Furthermore, with the
investment in military power by illiberal states and actors, weapons-technology
proliferation and the disinvestment of liberal states in their military
capacity and capability a radical solution is needed to maintain the military balance
and thus credible defensive and offensive capabilities. Indeed, if the growing gap is to be closed between
NATO’s shrinking military capability, military capacity and the range and widening
scope of possible and likely future mission and campaigns then radical
solutions must be embraced.
My core message is this: NATO must forge a ‘force singularity’, a tight force focused on tight, effective deployable command and control in which ‘combinedness’ and ‘jointness’ becomes much
more organic i.e, a reflex, with forces far better able to rotate in the
battlespace and across the mission spectrum and thus offer commanders
capability, capacity and flexibility.
Such a new NATO ‘force
singularity’ will not come without much effort. Naturally, concept design and
force planning will be to the fore.

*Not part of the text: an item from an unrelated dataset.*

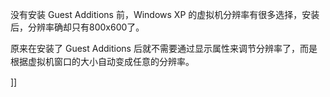 <p>没有安装 Guest Additions 前，Windows XP 的虚拟机分辨率有很多选择，安装后，分辨率确却只有800x600了。</p>
<p><span style="line-height: 1.5;">原来在安装了 Guest Additions 后就不需要通过显示属性来调节分辨率了，而是根据虚拟机窗口的大小自动变成任意的分辨率。</span></p>]]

However,
the key element will be a change in strategic mind-set from political leaders through
to commanders. Indeed, such a force will
only be realised if leaders and commanders are really willing to “think outside
of the box” (instead of uttering that now tired phrase as a tired mantra) and
properly embrace radical experimentation, exercising and education.
Operation Plunder was
forged on the battlefield and emerged only after many disasters but it also
reflected a willingness to try new approaches and methods. NATO forces are going to have to reinvent
themselves in peacetime for a possibly very different but equally dangerous
future.
On 24 March, Winston
Churchill crossed the Rhine and came under fire. As ever with an eye for history Churchill
wanted to be the first foreign leader to cross into Germany in over 140 years
and some 241 years after his illustrious ancestor Marlborough had defeated the
French at the Battle of Blenheim in Austria in 1704. As he met General Eisenhower Churchill said, “My
Dear General, the German is whipped. We’ve got him. He is all through”.
The rest, as they say,
is history. Planning is indeed everything, but so is thinking!